--- Start of Text section ---

# My new Engie puppy!



## mom24doggies (Mar 28, 2011)

Well, technically he's my sister's. She has been wanting a dog for forever, and I need another competition dog. I had originally decided on an English Springer Spaniel but then realized they are kind of big for traveling with. So Engie it is! I started looking for one to get within the next 6-8 months, but then a friend of mine turned this fella up. He was the show pick of the litter but has an undescended testicle so can't be shown, sadly. Well, sadly for his breeder! He's gorgeous, just about perfect and just what I like in a cocker. My sister is over the moon excited. We are going to Colorado to pick him up next month. 


Meet Baloo! He's 10 weeks here. 
















Sent from my iPhone using Petguide.com Free App


----------



## Ladyscarletthawk (Dec 6, 2011)

Too cute and your lucky day!!


----------



## Indiana (Sep 11, 2011)

Ohhhhhh, look at that velvety little face!!!! I just love those little cocker faces, I just want to kiss them. That's one thing about our beloved poodles, they don't have a wrinkly, velvety little face even when they're little, do they? Well, maybe when they're really little, I got my two when they were 3 months old.


----------



## tokipoke (Sep 3, 2011)

Congrats! Very cute!!


----------



## jazzipoodle (Mar 30, 2010)

What a beautiful face! I love spaniels. Congratulations!


----------



## partial2poodles (Feb 11, 2010)

Oh he is cute but I wouldnt take one with an undescended teste. Just me. To much expense but if they gave him to me for free, I wouldnt turn him down. Some breeders look at every litter as money, birth abnormalities or not.


----------



## papoodles (Jun 27, 2011)

He is adorable! When my husband and I were newly married (43 yrs ago!) we decided that life would be even more perfect if we had a puppy of our own, and as luck would have it, there was a English cocker breeder close by who had a little puppy available. That was Mugsy.Mugsy was such a wonderful smart puppy, and he was gorgeous. Soft silky fur, limpid eyes- and an endearing, adventurous nature- he was a perfect little fellow.
Enjoy your new fur baby.


----------



## MollyMuiMa (Oct 13, 2012)

Oh, spaniel ears! The softest! I love spaniel ears for rubbing ,they always seem to appreciate it sooo much! Spaniel puppy clumsiness is the sweetest too, they are so eager! I'm 'puppy jealous' !!!!!!!!!!!!!!!!!


----------



## mom24doggies (Mar 28, 2011)

Thanks everyone! Me and my sister are so excited. Spaniel puppies really are quite adorable...they are so clumsy and squishy and sweet.  

partial2poodles, it's the perfect situation for me. I get a show quality dog for my grooming competitions as well as an awesome pet, but I don't have to show him, which is not only expensive but time consuming. Him having a "defect" doesn't bother me at all. All of my competition dogs had or have "defects" that make them unshowable but are just fine for competition dogs. Trev had an underbite (and I did get him for free) and Raven also has an underbite. Both are however showable structure wise. 

As to fees for the dog, I have no problem supporting an ethical breeder. As far as I can tell without actually being with this breeder on a regular basis, she is as ethical and kind as they come. Considering how much money she probably spent on her dogs AND the fact that there were only 4 pups in this litter, she will not be even close to pulling even in costs. I sincerely doubt she is looking at him and his siblings as money.


----------



## MamaTiff (Sep 23, 2011)

He's gorgeous!!!!! Congrats!!


----------

--- End of Text section ---
--- Start of Given entries ---

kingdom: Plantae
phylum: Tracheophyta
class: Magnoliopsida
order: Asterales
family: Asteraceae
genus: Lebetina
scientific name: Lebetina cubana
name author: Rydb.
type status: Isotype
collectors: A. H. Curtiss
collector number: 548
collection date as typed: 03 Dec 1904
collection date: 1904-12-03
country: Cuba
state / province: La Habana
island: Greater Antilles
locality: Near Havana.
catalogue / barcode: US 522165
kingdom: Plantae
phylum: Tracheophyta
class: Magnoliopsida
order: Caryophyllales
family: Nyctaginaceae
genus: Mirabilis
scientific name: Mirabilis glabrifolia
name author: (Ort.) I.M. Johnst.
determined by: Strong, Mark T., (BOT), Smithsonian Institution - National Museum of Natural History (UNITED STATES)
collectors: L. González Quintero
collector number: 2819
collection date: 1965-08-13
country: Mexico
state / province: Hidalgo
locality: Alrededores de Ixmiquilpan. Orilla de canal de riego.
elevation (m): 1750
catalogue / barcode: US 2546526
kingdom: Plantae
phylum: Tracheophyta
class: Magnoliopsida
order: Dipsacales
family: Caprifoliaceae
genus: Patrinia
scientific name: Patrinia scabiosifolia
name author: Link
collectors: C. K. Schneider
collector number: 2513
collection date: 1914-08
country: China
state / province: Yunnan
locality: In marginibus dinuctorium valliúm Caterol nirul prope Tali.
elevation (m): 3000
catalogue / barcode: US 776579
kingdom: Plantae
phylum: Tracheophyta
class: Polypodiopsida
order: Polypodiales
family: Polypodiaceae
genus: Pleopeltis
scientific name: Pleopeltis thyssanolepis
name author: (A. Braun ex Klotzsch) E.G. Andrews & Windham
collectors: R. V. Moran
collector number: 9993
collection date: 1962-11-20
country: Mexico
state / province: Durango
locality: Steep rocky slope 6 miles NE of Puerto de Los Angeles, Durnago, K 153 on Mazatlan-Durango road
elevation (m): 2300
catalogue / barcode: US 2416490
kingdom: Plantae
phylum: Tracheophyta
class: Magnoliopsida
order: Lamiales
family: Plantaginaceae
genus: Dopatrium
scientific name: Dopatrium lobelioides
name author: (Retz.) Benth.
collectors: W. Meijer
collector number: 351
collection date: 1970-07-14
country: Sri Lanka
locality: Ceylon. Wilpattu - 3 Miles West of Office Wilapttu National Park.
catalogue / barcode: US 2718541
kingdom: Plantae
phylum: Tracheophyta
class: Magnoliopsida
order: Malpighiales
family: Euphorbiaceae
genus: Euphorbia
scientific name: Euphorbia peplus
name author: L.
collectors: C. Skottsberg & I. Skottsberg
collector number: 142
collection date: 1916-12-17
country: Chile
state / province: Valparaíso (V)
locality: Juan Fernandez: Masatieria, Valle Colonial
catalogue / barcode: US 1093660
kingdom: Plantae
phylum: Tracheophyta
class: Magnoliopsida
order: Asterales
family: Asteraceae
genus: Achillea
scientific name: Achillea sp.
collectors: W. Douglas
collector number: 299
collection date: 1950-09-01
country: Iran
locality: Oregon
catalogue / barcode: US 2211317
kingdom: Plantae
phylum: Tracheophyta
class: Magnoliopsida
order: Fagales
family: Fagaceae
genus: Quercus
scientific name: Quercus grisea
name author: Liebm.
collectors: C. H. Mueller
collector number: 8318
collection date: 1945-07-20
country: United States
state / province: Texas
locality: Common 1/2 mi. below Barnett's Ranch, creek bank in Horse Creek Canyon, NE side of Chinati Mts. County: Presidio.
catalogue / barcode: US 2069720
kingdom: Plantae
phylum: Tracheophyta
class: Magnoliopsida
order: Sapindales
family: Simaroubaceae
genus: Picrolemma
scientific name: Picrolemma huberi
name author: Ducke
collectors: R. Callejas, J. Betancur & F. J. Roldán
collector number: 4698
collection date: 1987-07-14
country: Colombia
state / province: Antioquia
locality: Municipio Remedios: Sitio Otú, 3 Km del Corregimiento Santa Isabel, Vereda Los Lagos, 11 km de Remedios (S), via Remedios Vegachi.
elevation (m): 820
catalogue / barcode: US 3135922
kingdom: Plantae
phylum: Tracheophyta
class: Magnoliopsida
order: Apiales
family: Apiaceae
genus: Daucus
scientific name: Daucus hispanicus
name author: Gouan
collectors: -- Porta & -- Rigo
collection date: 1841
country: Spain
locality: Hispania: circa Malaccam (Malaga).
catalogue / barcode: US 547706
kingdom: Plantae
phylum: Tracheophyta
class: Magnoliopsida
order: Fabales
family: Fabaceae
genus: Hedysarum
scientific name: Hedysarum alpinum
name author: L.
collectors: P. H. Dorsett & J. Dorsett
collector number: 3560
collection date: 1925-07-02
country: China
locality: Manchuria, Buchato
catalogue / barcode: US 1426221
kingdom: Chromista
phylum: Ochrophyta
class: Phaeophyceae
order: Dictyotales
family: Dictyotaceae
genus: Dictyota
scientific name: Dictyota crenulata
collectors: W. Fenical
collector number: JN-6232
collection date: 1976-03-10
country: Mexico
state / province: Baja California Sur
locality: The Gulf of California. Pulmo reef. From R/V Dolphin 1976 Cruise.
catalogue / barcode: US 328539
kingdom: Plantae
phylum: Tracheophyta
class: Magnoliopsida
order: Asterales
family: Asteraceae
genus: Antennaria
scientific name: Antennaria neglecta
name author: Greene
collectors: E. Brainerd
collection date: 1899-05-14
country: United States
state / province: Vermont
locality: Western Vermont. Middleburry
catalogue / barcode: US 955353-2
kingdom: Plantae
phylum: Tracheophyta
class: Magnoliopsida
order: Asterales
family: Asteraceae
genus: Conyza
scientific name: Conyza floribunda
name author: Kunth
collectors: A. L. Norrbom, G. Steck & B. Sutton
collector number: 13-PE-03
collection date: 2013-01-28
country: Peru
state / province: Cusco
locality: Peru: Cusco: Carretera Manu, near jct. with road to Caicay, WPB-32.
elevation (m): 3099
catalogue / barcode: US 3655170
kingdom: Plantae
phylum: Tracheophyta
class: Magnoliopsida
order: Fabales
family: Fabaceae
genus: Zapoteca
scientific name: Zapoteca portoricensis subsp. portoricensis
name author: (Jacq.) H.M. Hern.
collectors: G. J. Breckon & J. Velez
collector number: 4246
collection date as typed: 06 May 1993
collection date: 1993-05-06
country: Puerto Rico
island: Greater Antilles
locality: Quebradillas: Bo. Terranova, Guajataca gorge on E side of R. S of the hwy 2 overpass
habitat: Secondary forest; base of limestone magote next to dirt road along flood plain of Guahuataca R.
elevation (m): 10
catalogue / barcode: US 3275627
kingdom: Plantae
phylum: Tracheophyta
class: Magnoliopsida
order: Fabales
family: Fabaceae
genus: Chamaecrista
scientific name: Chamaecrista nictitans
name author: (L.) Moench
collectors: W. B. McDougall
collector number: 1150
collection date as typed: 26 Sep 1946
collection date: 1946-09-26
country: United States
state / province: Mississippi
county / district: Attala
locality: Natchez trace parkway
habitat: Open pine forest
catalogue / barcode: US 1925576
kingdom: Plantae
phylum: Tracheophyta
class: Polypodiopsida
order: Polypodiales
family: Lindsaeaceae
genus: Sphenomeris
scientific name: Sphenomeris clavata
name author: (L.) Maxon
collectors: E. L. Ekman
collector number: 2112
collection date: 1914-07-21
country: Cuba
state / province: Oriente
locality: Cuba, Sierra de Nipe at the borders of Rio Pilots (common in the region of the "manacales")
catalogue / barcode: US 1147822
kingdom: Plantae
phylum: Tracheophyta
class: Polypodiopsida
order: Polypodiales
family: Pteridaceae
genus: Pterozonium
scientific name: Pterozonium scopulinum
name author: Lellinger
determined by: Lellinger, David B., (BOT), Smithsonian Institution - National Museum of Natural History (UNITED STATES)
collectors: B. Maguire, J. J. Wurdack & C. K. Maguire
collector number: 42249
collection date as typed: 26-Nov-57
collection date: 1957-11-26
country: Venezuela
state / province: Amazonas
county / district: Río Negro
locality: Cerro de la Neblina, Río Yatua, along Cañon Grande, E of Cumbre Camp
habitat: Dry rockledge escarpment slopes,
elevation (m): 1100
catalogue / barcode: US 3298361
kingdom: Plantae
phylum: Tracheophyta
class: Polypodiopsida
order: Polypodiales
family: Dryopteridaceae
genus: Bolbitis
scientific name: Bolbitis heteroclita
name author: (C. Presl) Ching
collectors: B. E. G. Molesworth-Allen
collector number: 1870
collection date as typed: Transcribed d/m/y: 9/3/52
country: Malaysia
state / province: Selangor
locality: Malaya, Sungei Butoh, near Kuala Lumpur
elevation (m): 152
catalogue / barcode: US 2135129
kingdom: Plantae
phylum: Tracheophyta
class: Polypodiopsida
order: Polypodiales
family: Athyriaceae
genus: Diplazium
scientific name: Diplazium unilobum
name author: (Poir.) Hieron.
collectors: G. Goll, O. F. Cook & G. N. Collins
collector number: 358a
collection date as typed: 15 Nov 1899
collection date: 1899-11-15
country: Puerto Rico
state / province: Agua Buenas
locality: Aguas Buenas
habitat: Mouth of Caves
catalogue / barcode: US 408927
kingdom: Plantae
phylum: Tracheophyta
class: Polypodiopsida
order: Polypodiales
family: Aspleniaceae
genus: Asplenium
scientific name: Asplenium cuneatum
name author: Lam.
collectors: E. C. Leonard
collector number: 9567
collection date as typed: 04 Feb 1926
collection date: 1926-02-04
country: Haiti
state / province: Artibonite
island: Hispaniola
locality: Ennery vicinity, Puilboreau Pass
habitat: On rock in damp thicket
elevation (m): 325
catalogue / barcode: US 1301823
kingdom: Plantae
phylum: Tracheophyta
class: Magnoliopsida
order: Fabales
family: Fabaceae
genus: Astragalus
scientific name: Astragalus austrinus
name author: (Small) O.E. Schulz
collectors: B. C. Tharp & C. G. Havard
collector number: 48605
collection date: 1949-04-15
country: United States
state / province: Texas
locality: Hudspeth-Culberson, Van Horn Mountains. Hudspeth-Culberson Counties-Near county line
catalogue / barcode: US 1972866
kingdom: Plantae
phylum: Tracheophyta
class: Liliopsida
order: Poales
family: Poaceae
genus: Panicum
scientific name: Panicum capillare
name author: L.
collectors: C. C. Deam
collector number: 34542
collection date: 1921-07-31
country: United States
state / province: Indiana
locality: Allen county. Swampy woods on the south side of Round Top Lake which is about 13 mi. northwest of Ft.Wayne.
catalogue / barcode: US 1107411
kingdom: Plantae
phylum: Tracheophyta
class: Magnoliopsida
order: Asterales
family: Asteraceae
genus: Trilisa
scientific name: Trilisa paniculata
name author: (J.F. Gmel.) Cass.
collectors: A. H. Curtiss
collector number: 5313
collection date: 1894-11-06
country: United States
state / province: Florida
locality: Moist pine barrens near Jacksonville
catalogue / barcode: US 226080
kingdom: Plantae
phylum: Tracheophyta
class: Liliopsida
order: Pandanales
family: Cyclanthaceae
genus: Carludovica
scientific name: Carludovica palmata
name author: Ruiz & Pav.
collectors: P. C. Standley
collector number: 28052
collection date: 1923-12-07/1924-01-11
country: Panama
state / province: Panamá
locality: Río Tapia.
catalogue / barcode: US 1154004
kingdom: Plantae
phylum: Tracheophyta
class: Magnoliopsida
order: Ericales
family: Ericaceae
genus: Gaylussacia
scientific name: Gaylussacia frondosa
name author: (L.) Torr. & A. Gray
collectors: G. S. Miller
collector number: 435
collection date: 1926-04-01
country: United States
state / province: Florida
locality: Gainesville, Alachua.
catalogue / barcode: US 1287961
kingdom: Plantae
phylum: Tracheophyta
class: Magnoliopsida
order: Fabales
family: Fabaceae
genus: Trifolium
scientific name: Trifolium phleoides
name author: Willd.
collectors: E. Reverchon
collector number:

--- End of Given entries ---

*Problem details*: In the forum thread about the new puppy, what keeps Baloo from being shown?

*Written answer*: He has an undescended testicle.